Admittedly, this sounds like a generic “Odd Couple” formula, in which two opposites are thrown together and gradually learn they have something in common. Yes, it has elements of that.

Yet playwright Richard Dresser goes beyond this, delivering what amounts to a comic seminar on men and their stunted emotional lives – and their junior-high level of communication. Dresser dives right into this in the very first scene, in which tough guy Don, in a dizzying tour de force of conversational aggression, manages to insinuate that Michael is (1) a loser, (2) an alcoholic, (3) worse, a teetotaler, (4) an untrustworthy dilettante and (5) a complete and utter wuss.

And lest you think that this is one of those plays where Don turns out to have a heart of gold, I can assure you: He gets even meaner as the play goes on. Toward the end of the play he delivers a line breathtaking in its cruelty: “You got a dead wife, which is money in the bank. You’re living my dream.”

Every man knows this type: The guy who scoffs at any show of compassion as weakness.

Dresser does not let Michael off easily, either. He portrays Michael as the kind of guy whose idea of baseball chatter is to stand pretentiously in the dugout and yell, “Be the captains of your own ship!”

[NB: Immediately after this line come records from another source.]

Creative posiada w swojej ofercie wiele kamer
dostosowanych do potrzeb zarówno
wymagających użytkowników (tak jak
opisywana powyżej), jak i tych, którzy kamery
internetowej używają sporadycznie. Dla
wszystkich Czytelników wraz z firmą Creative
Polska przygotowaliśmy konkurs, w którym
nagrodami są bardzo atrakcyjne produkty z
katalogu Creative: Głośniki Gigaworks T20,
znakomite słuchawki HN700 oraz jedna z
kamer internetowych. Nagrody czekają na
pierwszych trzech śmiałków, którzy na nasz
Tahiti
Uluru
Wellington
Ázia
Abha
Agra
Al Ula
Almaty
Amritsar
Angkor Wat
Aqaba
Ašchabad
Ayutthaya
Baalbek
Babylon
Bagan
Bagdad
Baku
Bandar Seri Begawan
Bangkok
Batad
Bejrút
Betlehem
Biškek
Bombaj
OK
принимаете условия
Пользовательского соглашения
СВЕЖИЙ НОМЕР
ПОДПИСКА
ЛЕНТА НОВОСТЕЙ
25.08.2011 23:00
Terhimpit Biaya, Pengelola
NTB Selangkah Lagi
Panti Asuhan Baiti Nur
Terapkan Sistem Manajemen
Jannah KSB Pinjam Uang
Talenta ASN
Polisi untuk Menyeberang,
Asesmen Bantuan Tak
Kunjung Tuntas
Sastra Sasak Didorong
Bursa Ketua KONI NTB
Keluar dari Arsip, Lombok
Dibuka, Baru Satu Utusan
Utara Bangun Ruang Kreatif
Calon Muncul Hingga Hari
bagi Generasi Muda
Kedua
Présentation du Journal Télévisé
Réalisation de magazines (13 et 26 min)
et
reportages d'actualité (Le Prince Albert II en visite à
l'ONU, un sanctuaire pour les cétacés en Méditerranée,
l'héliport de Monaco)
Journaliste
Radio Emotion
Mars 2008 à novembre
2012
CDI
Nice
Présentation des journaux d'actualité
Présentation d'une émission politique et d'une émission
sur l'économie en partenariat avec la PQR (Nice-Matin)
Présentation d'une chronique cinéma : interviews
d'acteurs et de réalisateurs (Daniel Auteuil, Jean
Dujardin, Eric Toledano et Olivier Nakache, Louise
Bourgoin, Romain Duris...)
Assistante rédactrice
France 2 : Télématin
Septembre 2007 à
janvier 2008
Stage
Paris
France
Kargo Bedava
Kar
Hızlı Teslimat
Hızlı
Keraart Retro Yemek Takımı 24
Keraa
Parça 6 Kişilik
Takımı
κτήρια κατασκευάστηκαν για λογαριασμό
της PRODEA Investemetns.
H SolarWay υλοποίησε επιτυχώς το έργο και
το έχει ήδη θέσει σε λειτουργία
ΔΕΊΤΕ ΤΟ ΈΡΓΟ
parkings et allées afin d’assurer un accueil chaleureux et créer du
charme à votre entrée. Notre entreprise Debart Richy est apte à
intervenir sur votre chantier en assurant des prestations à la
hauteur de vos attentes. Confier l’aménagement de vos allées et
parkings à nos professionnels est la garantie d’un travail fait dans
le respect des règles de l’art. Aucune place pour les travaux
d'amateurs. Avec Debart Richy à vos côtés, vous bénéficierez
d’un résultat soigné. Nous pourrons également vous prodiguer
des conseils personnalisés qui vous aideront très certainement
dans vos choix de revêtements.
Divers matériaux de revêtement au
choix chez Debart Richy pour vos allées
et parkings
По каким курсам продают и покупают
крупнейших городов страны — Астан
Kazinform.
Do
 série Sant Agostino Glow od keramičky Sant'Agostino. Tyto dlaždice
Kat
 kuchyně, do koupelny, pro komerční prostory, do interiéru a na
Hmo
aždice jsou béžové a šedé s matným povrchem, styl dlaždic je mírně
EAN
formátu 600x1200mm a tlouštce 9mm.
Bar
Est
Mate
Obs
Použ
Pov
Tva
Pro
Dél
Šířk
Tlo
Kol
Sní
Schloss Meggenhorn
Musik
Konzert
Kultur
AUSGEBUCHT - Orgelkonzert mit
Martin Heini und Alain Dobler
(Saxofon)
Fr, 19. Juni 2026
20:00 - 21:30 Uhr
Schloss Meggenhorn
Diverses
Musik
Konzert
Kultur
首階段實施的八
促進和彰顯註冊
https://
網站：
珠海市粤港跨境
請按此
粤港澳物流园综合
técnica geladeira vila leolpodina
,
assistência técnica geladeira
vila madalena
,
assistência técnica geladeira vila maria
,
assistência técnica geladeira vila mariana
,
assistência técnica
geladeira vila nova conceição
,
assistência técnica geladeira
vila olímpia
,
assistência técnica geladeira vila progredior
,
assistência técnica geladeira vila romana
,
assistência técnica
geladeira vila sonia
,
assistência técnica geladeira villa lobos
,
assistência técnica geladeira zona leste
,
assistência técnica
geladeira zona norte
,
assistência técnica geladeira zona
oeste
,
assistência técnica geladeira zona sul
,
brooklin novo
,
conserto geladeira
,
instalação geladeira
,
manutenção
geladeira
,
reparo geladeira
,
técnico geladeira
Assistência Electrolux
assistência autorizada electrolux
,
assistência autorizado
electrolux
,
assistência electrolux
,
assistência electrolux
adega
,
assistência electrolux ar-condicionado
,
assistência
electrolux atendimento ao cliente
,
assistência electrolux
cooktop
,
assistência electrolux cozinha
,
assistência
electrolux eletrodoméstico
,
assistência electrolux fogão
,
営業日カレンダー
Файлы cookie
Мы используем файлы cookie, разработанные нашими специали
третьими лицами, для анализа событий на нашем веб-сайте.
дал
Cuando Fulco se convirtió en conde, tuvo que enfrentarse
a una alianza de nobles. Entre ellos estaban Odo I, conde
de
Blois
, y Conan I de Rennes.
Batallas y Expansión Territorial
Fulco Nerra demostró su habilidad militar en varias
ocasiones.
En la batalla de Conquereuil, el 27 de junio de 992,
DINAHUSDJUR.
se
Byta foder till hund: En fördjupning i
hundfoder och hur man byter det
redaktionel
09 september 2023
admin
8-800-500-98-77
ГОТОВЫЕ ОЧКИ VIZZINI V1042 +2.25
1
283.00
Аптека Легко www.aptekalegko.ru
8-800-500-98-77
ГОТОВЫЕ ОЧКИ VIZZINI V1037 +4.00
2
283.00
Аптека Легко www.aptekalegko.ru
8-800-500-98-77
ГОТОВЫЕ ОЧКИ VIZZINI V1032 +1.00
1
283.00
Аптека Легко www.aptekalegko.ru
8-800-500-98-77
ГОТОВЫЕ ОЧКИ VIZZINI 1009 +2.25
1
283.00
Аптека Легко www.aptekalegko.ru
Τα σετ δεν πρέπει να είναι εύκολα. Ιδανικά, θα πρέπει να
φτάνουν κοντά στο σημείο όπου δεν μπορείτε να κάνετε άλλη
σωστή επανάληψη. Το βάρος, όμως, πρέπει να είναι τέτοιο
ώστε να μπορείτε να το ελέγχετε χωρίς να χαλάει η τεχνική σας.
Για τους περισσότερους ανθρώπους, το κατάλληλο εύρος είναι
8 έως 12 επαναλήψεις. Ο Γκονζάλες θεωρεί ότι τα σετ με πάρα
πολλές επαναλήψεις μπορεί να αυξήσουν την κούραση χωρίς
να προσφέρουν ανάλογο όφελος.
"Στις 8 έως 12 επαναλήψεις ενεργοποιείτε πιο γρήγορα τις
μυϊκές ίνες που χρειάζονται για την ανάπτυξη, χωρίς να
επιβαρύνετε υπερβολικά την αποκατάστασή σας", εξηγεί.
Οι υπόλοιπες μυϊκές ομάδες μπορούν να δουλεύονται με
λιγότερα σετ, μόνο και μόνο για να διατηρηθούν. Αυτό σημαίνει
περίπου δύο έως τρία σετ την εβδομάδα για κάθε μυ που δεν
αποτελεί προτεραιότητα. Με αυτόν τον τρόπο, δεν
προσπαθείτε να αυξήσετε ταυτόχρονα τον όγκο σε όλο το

In this play, you’ll roll your eyes just as often at Michael, who is clearly a good person, as you will at Don, who clearly is not. That may not serve the cause of humanity, but it certainly serves the cause of comedy.

As a baseball fanatic, I loved the atmosphere created by director Maynard Villers, who doubles as the set designer. The floor is painted with a home plate, batters’ boxes and coaches’ boxes. The men sit on a dugout bench. The music ranges from “Centerfield” to “The Natural.”

Villers also does an effective job of staging this two-man play with an athletic kind of movement. The men roam the field, occasionally delivering pep talks to those of us in the audience (standing in for the kids). During the confrontations between the two men, we even feel menace, helped by the fact that baseball bats make serious weapons.

McColm has the best comic timing and delivery of any actor in Spokane, with a Jack Benny-like ability to milk the most comedy out of the subtlest gesture. Virtually everything McColm did – every line, every facial expression, every pause – made me laugh. Yet his comedy is never broad; it’s always intelligent and restrained.

McColm, in fact, delivered one of the funniest lines I’ve heard all year, when his character is asked if he has much baseball experience. He replies, no, but he does have extensive experience as a competitor in curling. I can’t quote it exactly, because I was laughing too hard to take notes.

Caprile came fully alive as Don, a much more prickly and difficult character. A few lines needed more bite. A line such as, “Don’t ever stab me in the back in front of my team,” cries out for intensity and menace. Yet Caprile also understood that Don is a stoic, a guy who deliberately refrains from showing emotion, i.e., weakness.

Most of the time, Caprile hit exactly the right note when showing the one form of communication Don has mastered: Sarcastic bullying.

It’s not pretty in real life, but on stage, God help us, it’s hilarious.